Selon le Service canadien des forêts, chaque province détermine ses propres normes en matière de régénération des forêts, que les exploitants doivent respecter. Ces normes tiennent compte à la fois de la plantation, de l'ensemencement et de la régénération naturelle pour assurer la pérennité de leurs forêts. Après un feu, ces pratiques ne changent pas. À l'heure actuelle, si les feux se produisent près des routes, la plupart des provinces obligent les entreprises à faire de la récupération. Toutefois, les zones incendiées se trouvant loin des routes sont souvent épargnées de cette obligation, car les coûts associés à la construction de routes et l'incidence sur l'environnement excèdent souvent la valeur du bois récupéré. Dans ces zones, les arbres viables restent en place et aident à la régénération de la forêt.

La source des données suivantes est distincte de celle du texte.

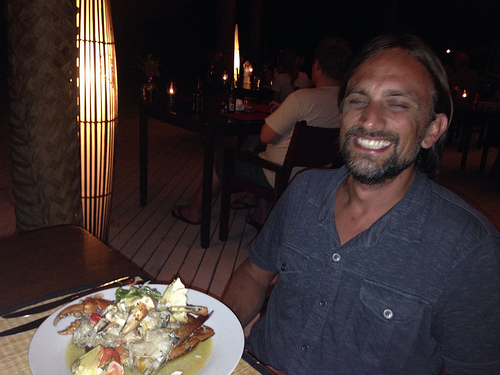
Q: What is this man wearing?
A: A blue shirt.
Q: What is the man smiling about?
A: The food.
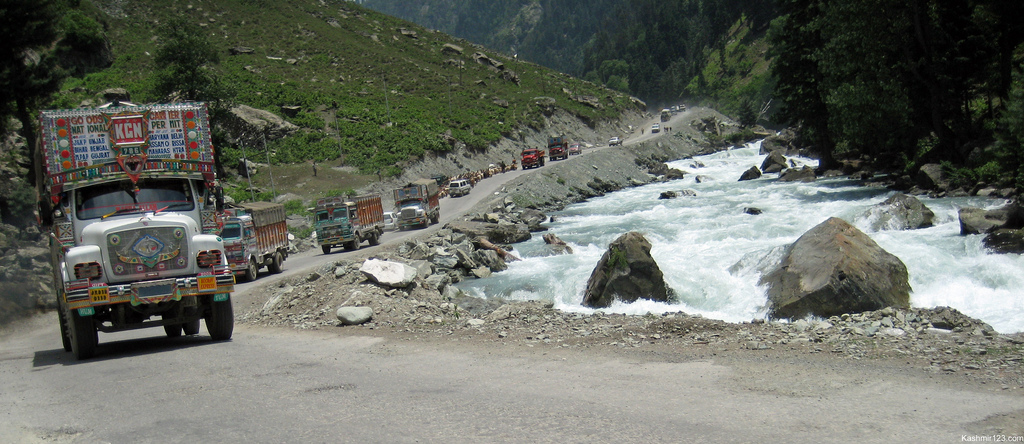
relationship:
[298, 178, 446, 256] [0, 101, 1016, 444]
cars are all on mountain road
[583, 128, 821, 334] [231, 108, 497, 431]
river next to road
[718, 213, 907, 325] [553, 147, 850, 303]
boulder in water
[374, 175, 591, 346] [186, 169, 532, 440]
rocks on side of road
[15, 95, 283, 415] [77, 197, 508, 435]
car on a street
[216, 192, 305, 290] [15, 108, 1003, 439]
car on street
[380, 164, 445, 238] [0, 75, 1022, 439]
car on street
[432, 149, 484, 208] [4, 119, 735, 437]
car on street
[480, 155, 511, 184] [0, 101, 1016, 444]
car on mountain road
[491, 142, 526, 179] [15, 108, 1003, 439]
car on street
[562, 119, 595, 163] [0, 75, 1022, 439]
car on street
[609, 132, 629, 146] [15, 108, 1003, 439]
car on street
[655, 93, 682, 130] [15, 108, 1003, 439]
car on street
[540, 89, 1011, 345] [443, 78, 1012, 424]
water rushing down river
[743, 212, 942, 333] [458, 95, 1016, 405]
boulder in river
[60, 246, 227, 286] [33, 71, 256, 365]
front lights on truck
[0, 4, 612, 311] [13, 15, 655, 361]
grass covering mountainside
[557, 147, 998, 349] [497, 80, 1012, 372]
caps in water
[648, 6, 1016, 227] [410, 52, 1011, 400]
tree covering river bank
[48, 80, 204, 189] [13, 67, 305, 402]
advertisement covering top truck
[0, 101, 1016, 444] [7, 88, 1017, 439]
mountain road on mountain road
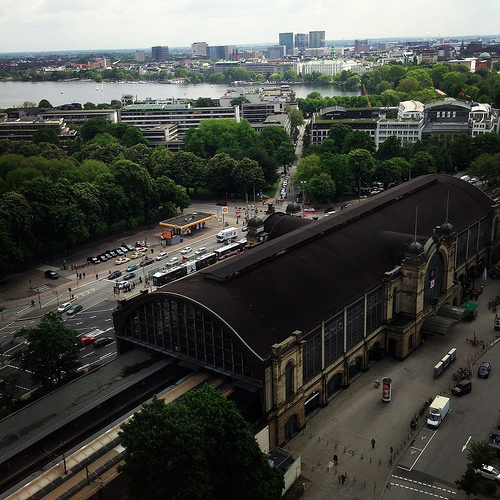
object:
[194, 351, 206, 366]
window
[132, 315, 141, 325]
window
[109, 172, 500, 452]
building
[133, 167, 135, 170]
lead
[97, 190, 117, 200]
lead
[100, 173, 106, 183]
lead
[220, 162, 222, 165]
lead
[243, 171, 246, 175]
lead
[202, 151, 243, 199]
plant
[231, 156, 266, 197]
plant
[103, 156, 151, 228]
plant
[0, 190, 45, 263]
plant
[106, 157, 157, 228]
plant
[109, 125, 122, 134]
leaf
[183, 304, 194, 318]
window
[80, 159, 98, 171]
leaf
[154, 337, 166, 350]
window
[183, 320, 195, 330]
window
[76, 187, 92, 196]
leaf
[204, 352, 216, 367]
window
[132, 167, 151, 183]
leaf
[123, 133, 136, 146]
leaf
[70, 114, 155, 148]
plant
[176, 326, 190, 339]
glass window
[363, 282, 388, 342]
window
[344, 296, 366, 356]
window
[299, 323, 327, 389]
window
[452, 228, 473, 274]
window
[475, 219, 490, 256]
window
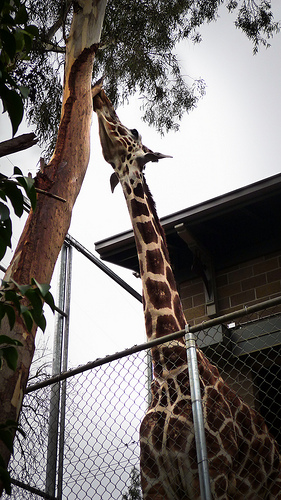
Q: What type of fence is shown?
A: Chain link fence.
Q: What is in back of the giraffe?
A: A brick building.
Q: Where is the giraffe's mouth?
A: The tree bark.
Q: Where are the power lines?
A: Behind the building.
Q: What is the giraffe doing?
A: Eating.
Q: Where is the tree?
A: In front of the giraffe.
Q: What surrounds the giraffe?
A: A metal fence.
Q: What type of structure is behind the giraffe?
A: A brick building.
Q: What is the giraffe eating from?
A: A tree.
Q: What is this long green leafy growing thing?
A: Tree.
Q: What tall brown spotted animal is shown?
A: Giraffe.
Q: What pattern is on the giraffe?
A: Spots.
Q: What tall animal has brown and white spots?
A: Giraffe.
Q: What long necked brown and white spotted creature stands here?
A: Giraffe.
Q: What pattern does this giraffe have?
A: Spots.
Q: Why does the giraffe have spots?
A: Genetics.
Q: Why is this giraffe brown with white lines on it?
A: Genetics.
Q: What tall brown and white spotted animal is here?
A: Giraffe.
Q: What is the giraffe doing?
A: Eating.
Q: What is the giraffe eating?
A: Leaves.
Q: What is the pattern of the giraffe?
A: Spotted.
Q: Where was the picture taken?
A: Zoo.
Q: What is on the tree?
A: Leaves.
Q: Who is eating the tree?
A: A giraffe.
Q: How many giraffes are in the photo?
A: 1.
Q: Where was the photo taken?
A: A zoo.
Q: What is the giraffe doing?
A: Eating.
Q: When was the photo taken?
A: Daytime.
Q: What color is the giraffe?
A: Brown and tan.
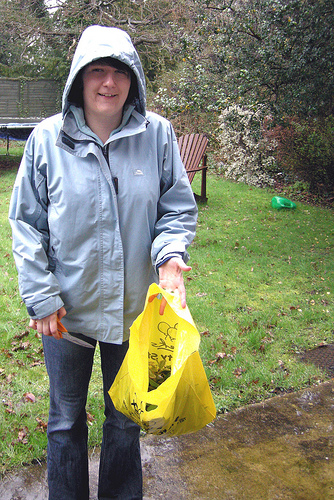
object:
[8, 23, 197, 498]
woman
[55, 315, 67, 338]
orange sissors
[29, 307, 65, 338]
hand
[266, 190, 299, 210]
cover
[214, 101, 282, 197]
bush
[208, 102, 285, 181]
flowers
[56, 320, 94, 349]
scissors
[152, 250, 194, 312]
hand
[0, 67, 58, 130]
fence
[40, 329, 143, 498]
jeans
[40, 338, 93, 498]
leg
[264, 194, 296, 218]
container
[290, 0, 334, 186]
trees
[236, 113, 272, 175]
bushes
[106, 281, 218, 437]
bag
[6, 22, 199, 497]
person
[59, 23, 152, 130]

M. Greene fait remarquer qu'il existe d'autres façons de parvenir à un équilibre responsable qui favorisera la régénération des forêts. Par exemple, les Cris du centre du Québec ont récemment convaincu des entreprises de procéder à des coupes en mosaïque visant la récupération sélective de manière à laisser environ la moitié des arbres brûlés debout afin de préserver l'ensemencement naturel. Deux autres possibilités, actuellement étudiées au Québec, consistent à retarder la coupe de quelques années, ou à procéder par bandes, en laissant des rangées parallèles d'arbres brûlés, mais non coupés. Cette façon de faire offrirait d'importants avantages sur le plan de la régénération d'espèces comme l'épinette noire et le pin gris, mais permettrait quand même la récupération. Elle profiterait également à certaines espèces de coléoptères qui envahissent rapidement les troncs des arbres brûlés et aux pics qui dépendent de cette ressource.

Comme toutes les provinces se rendent déjà à la limite de leur possibilité annuelle de coupe, elles sont réticentes à renoncer à cette pratique, le bois arsin étant, en un sens, déjà alloué à une entreprise. À ce stade, ce qui compte est de veiller à ce que la régénération se produise. M. Greene dit que les entreprises forestières l'appuient beaucoup dans son travail, car planter dans le brûlis coûte cher et les entreprises souhaitent ne pas avoir à supporter ces coûts.